Hope something I have said helps you!
Prayers for healing and wellness. In times of trouble or hurt, this verse brings me peace: “You keep track of all my sorrows. You have collected all my tears in your bottle. You have recorded each one in your book.” Psalm 56:8 (NLT) . To know we love and honor a God that loves us enough…each one of us to catch all of our tears …each tear in a bottle, wow! That’s love!
Prayers and love coming your way!
Meredith
Michelle my heart goes out to you and I appreciate you sharing your journey of faith and honesty with what you are going through. I often compare my burdens or blessings to others and feel unworthy of God’s love and acceptance. However, I know in my heart that each of us is equipped and purposes differently and there is no shame in whatever burden we carry. You give me hope to keep fighting the good fight, to let God’s Spirit and promises be stronger than my doubt. Thank you for including in your list people with anxiety and depression because it is filled with unknowns and challenging to seek help, trust help, accept that I have it and believe that I am not alone. I pray Heavenly Father that continue to lift Michelle up, bring her loving comfort, keep that “bubble wrap” around her heart, surround her with people who encourage her and love her right where she is. Also, in Jesus name I pray for healing, hope, your strength abundant in her weakness, mercy, compassion and kindness for Michelle. Amen.

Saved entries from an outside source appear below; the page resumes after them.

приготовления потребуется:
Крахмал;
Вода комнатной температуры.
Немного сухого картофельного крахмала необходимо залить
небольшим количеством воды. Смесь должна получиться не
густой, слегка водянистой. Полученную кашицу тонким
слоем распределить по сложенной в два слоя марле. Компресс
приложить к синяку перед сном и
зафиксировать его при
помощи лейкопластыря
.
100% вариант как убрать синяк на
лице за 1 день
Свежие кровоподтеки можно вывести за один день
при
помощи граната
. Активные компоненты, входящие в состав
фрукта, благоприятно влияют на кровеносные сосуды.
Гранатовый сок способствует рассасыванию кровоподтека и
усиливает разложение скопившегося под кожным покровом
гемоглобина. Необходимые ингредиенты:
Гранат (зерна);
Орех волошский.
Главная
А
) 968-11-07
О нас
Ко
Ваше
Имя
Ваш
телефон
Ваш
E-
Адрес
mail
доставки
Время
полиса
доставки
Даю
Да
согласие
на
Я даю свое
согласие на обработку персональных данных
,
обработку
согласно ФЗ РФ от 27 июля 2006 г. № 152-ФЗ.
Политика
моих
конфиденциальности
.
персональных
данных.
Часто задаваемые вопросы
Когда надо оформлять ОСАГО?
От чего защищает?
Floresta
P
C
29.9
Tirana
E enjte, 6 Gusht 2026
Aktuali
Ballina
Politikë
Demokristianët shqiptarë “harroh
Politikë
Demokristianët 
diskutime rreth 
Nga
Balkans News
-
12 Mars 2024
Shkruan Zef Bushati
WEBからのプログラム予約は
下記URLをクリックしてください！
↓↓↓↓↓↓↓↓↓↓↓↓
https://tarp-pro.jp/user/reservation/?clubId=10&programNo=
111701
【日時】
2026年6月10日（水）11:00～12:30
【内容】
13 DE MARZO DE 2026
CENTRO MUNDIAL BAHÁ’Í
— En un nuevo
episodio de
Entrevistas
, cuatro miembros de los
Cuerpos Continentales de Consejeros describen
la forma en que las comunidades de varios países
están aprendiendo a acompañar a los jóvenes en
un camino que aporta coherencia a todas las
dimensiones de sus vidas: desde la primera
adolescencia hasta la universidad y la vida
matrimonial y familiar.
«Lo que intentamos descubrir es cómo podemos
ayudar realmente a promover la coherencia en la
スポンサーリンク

Michele just reading your story is so helpful to so many and that has to be from the Father above. I know that I am going to great trials as well and it put things into a better view. I will pray for you each day,: I know that worry robs us, fear robs us and just as Christ said today has enough worries in itself. I know went I wake up I ask for his help and for his peace, as pain or fear comes I just step out in faith knowing he will be with me no matter what the outcome is. We can’t know what his plan is or his purpose is at all times, but we can rest in his love and peace. Seeing all the people you have touch shows he is working through you right now. Be Brave and May He Keep you in his loving care and shine his peace on you!
Praying for peace and comfort for you and your family. I pray for strength and courage in this battle with this horrible disease.
Praying for complete healing! What a testimony you will have for the Lord Jesus Christ!
Praying for comfort and the continued peace you have in your heart—I too am living a journey that only God knows the end and I will be obedient and follow His will for my life. Be courageous…be strong… <3
Praying for quick healing that only ourHeavenly Father can bring. Praying also for peace that comes when we put our complete hope and faith in him. There are so many people struggling with something today and I also pray for all of them as well. From a severe medication reaction my son is possibly mentally handicapped for life. He was a straight A, gifted student….a genius, if you, will with nominations into acclaimed schools and clubs and now can barely a hint of the student he used to be. All because of a medication. It helps me to remember that if God brings you to it, He will bring you through it!! No matter how hard the circumstance is to bear. My strength and hope come from the Lord and will not swayed. I take care of myson full time now and no matter how hard it is to see your child suffer so, I have faith and hope that even if my son doesn’t find healing, somehow, He will use us, or my son, for a glory far beyond my expectations. And, even if my sons story only saves one soul, that will be worth it!! Your story is for God’s glory!! And, I pray he brings healing, strength, health to you. Where two or more gather together there He is in the midst of them and you have tons of people standing together praying for your healing!! Amen and Amen!!